Required work =
Pick out each line in these entries that contains the string "projetos".

Saved data entries:
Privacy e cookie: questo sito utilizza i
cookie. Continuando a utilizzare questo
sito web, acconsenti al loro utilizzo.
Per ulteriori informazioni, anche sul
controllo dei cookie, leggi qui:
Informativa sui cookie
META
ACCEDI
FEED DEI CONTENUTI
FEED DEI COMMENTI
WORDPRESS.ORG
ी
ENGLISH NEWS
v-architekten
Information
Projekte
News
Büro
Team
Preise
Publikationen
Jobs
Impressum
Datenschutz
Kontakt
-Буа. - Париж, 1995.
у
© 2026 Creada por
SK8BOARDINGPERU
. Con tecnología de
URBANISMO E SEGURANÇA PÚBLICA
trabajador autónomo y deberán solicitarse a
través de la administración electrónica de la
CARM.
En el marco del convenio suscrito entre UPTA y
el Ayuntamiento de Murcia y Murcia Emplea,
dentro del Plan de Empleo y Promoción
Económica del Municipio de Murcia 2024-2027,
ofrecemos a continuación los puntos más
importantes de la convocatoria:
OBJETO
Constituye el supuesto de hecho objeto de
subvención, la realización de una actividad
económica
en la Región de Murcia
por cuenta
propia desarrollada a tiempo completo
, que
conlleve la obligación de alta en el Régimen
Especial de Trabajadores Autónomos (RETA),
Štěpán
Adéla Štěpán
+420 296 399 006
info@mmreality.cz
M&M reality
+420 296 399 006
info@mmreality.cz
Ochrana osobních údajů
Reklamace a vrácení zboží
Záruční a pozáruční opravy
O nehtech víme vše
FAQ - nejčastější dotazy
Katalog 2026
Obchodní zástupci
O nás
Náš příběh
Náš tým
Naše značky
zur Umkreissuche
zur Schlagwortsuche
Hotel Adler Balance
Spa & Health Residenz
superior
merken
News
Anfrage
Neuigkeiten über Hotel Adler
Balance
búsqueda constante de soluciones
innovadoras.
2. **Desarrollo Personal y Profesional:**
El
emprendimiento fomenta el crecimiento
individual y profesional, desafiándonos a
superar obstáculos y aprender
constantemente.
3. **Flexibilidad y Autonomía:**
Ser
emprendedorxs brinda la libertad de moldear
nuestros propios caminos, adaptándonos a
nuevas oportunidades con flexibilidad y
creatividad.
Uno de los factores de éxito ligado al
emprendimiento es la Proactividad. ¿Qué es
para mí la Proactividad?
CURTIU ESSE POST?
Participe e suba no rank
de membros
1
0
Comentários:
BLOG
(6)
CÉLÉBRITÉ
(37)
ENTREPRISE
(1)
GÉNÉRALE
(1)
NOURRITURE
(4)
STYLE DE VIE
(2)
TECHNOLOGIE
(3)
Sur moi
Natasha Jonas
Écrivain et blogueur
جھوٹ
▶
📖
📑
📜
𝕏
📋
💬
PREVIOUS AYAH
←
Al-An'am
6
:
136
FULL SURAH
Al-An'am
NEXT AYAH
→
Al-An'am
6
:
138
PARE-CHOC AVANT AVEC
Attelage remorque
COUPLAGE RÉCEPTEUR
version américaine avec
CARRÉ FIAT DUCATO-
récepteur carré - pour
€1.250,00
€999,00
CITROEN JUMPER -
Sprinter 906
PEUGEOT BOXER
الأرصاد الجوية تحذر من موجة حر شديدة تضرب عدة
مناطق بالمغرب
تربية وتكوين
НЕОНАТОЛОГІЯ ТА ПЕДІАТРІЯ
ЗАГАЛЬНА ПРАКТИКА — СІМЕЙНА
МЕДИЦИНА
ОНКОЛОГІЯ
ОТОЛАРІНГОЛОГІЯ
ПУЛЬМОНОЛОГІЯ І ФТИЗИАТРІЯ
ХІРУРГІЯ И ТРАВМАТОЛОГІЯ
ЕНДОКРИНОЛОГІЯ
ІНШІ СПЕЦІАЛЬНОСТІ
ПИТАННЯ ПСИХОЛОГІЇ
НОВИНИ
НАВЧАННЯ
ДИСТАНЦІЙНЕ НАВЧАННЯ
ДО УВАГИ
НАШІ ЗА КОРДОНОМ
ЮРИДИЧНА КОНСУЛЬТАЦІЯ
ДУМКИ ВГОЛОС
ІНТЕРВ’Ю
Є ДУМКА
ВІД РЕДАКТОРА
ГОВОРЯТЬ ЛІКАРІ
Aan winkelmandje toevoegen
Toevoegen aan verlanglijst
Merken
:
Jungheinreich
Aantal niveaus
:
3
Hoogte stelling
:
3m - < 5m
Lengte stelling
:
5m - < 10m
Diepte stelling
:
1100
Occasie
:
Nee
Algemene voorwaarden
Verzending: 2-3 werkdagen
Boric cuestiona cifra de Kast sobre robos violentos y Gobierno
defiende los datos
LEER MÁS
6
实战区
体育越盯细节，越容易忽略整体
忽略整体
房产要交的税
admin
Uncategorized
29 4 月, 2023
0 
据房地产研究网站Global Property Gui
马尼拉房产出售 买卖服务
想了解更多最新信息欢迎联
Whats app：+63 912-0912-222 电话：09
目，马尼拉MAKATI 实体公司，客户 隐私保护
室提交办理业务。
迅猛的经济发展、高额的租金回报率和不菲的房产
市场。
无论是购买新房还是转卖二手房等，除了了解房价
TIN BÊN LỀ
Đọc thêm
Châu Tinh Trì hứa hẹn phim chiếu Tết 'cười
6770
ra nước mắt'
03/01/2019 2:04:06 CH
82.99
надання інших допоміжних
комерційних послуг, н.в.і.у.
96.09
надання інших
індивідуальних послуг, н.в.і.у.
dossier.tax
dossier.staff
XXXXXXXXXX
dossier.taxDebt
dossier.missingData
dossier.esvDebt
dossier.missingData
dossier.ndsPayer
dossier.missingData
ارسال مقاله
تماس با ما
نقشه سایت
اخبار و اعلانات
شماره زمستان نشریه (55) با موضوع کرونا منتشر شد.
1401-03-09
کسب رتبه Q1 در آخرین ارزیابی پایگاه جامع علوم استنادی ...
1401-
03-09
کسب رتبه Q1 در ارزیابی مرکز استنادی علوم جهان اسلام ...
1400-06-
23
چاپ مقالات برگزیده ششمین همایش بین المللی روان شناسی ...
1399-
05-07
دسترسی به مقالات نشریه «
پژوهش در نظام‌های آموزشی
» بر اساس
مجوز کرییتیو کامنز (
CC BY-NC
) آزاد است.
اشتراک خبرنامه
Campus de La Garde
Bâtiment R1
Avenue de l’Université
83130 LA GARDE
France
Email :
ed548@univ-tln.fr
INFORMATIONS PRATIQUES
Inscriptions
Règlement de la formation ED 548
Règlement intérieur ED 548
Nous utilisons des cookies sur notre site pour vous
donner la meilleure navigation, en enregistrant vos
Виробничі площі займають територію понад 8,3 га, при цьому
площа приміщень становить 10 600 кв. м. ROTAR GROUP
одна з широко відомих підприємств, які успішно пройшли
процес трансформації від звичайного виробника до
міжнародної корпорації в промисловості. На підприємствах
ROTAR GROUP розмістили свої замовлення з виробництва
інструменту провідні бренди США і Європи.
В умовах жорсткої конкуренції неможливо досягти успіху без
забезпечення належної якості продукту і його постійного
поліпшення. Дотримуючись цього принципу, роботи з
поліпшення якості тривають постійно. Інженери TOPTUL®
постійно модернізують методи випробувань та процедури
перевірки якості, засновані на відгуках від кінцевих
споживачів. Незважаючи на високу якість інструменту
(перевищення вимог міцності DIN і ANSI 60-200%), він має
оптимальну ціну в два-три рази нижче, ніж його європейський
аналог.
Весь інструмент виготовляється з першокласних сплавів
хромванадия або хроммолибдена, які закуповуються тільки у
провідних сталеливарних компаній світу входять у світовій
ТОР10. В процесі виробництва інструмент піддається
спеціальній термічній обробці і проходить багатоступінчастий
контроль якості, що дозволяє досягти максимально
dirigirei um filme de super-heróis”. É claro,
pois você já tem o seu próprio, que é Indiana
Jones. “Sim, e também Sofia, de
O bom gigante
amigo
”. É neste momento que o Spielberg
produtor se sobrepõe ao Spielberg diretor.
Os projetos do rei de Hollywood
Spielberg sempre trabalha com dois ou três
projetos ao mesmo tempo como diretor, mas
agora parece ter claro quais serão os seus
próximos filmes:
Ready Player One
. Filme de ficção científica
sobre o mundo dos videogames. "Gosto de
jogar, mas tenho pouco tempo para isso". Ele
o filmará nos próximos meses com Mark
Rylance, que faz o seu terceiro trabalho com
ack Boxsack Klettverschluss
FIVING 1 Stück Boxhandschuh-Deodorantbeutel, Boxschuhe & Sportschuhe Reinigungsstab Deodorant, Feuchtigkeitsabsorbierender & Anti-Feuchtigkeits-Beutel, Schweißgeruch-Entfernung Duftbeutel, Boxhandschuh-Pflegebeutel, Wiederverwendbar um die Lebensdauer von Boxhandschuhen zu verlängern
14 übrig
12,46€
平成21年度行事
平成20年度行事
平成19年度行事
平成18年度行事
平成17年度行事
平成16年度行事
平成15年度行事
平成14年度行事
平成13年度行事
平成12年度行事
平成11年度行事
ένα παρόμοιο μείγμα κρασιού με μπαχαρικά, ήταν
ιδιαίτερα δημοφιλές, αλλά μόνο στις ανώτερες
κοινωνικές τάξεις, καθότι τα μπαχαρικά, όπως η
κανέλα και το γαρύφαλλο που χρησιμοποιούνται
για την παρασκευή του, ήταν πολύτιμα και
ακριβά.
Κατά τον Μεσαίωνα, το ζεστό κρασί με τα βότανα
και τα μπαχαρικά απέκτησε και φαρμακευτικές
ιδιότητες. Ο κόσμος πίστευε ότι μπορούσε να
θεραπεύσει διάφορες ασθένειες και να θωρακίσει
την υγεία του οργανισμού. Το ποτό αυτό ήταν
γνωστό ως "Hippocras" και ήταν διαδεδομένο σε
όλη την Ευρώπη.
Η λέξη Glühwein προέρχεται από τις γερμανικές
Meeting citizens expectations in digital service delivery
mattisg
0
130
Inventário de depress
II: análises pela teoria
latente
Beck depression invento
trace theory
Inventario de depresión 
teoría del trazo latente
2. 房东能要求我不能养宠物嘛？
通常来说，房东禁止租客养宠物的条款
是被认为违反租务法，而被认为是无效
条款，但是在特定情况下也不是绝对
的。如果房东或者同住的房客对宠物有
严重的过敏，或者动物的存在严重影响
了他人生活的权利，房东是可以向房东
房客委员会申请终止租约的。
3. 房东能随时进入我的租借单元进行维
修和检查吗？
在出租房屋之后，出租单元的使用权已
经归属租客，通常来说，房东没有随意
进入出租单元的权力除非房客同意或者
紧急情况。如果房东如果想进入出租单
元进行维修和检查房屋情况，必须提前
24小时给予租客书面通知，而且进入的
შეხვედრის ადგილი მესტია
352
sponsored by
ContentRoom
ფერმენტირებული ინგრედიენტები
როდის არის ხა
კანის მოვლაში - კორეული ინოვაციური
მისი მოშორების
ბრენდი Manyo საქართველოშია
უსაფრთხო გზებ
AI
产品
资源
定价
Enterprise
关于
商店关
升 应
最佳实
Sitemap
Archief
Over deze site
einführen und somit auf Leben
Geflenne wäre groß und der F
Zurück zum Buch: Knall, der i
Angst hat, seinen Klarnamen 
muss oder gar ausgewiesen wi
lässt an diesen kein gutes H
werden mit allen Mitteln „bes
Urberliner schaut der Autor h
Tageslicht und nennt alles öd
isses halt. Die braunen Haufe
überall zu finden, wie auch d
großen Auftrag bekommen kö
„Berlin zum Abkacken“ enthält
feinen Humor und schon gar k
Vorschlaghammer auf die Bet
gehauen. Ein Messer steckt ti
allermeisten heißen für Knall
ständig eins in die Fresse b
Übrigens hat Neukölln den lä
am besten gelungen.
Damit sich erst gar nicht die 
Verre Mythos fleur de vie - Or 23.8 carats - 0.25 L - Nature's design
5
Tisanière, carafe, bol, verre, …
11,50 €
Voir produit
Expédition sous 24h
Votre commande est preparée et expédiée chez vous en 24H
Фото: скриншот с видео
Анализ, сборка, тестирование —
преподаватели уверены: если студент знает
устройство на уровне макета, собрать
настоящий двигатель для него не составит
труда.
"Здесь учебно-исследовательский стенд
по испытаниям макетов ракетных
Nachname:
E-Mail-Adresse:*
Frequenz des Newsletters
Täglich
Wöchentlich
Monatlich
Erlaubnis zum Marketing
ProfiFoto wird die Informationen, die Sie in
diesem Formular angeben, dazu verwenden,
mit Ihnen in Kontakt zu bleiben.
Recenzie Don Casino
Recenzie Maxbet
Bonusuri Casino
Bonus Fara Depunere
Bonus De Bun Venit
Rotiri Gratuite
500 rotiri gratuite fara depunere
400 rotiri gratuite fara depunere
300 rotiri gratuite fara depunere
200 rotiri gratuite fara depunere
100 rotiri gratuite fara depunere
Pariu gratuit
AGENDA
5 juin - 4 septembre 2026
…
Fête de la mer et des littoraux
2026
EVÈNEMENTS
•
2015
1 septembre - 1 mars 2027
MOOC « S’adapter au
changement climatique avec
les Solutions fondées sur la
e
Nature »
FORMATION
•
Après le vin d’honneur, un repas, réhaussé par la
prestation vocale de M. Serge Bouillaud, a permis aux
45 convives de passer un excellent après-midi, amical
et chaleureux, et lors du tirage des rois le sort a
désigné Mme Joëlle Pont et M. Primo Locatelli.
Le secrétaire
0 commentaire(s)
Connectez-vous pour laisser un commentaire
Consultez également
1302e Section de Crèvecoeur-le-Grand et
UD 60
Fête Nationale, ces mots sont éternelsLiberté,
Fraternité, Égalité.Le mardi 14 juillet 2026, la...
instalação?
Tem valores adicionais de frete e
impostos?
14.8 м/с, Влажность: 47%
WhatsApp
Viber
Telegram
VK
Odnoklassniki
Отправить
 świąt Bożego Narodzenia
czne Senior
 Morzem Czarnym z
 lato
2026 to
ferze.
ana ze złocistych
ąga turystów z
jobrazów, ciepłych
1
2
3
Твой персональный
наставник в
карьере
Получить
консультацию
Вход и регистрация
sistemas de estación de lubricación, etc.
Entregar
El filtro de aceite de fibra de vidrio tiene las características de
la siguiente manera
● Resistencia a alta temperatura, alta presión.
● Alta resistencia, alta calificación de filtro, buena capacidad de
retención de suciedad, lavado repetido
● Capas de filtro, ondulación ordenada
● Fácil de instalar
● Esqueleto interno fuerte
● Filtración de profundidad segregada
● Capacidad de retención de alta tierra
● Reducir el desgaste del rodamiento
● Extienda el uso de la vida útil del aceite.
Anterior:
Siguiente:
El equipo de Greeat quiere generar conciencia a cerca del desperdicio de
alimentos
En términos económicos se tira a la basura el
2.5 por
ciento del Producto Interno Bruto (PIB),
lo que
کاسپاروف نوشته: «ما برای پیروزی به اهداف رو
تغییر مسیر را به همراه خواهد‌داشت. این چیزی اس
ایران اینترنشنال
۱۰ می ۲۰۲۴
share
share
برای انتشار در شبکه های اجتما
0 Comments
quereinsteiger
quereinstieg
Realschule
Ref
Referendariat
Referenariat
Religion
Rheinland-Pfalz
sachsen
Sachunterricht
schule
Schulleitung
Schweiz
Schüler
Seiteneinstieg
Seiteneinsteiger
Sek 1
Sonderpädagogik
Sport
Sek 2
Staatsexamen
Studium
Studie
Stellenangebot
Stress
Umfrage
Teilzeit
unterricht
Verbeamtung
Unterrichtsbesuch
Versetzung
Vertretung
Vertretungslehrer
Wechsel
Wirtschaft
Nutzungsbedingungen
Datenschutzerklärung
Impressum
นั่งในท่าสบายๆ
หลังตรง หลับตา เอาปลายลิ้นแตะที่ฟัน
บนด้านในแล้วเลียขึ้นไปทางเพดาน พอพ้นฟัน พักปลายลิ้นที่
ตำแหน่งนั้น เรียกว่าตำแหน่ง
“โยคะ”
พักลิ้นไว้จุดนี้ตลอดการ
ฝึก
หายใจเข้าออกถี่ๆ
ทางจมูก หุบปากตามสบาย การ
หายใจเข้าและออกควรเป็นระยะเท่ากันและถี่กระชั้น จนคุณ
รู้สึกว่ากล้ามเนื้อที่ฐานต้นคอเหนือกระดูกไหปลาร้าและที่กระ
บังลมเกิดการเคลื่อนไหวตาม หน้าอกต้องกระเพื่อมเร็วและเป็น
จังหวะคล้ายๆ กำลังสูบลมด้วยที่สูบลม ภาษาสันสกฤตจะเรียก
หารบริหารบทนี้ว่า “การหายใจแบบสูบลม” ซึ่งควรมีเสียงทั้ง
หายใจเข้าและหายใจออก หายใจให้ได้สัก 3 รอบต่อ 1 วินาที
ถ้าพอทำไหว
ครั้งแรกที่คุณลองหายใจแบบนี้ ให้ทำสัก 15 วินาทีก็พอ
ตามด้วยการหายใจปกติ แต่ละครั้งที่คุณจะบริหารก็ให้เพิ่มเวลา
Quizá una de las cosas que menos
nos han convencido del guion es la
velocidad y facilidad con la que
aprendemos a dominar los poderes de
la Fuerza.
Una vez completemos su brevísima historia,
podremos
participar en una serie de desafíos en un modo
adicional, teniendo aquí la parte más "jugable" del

Reply to the exercise =
Os projetos do rei de Hollywood
projetos ao mesmo tempo como diretor, mas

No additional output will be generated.